Fotografía contemporánea por Francisco González Fernández.

Leticia Felgueroso «La Invención de la Naturaleza»

Solemos pasar por la vida como si fueramos ciegos, sin fijar nuestra mirada en lo que vemos, sin poner el foco en lo que observamos. Solemos estar tan absortos en nosotros mismos que apenas nos detenemos a contemplar la sensible y tenue belleza de la naturaleza, y creemos, ingenuos, que no tiene fin en su grandeza.

Hay seres, como Leticia Felgueroso (1963, Madrid), capaces de observar lo que muchos otros no alcanzan a ver y percibir, de encontrar la chispa que fundó la creación, de tocar la semilla que dió origen al universo, de construir el alma de los paisajes y jardines de la naturaleza.
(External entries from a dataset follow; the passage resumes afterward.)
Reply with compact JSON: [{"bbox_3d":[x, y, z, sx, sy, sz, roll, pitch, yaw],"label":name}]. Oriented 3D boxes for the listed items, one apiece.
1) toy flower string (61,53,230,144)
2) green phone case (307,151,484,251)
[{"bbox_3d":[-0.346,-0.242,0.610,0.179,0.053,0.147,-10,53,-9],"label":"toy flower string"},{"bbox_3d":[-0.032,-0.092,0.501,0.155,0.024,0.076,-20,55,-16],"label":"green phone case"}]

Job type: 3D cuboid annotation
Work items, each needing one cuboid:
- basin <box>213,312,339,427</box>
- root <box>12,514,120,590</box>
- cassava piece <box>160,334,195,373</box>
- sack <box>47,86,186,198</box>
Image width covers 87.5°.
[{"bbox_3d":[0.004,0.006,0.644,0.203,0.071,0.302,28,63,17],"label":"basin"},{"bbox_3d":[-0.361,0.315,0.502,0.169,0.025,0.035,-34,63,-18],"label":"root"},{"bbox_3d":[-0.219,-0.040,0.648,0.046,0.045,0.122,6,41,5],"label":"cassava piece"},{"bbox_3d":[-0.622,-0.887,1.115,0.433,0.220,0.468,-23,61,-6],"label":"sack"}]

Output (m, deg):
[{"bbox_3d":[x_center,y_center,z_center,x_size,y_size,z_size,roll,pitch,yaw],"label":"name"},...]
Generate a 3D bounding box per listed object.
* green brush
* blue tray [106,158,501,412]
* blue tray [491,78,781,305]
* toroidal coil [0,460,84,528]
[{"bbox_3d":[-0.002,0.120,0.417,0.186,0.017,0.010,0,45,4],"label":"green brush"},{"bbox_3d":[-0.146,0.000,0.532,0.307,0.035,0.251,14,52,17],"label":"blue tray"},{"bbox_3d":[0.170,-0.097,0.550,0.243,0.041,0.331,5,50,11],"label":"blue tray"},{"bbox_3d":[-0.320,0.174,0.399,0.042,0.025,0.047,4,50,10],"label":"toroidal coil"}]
Esos seres extraordinarios son los guardianes de la Tierra, aquellos que, incomprendidos, salvaguardan la esencia de ella, que no necesitan hacer grandes acciones o alocuciones sino llevar a cabo pequeños y sutiles gestos tales como ir recogiendo una pequeña simiente, una brizna de hierba, un poco de musgo o una minúscula planta para guardarla, mimarla y exponerla ante nuestros ojos.

Su misión, que debería ser también la nuestra, es hacernos entender que no somos nada si le damos la espalda pues, al fin y al cabo, la naturaleza no nos necesita mientras que nosotros a ella sí. No deberíamos cejar en el empeño de custodiarla, conservarla, respetarla y cuidarla, porque aunque enorme es frágil y delicada.

Mostrarla tan bella y sutilmente como hacen estas imágenes no es solo un acto creativo, es más bien un grito de socorro que debería alzarnos y ponernos en movimiento para su defensa, para evitar el sufrimiento que le estamos haciendo entre todos, para darnos cuenta de que hace mucho tiempo que nos invita a su mesa para compartir con ella su extraotdinaria belleza, su inmensa enormidad y su sublime y delicada alma.

Foto Portada: Bodegón Nocturno de la serie y exposición La Invención de la Naturaleza de Leticia Felgueroso.

Exposición: Real Jardín Botánico, Madrid, del 8 de Octubre al 17 de Diciembre.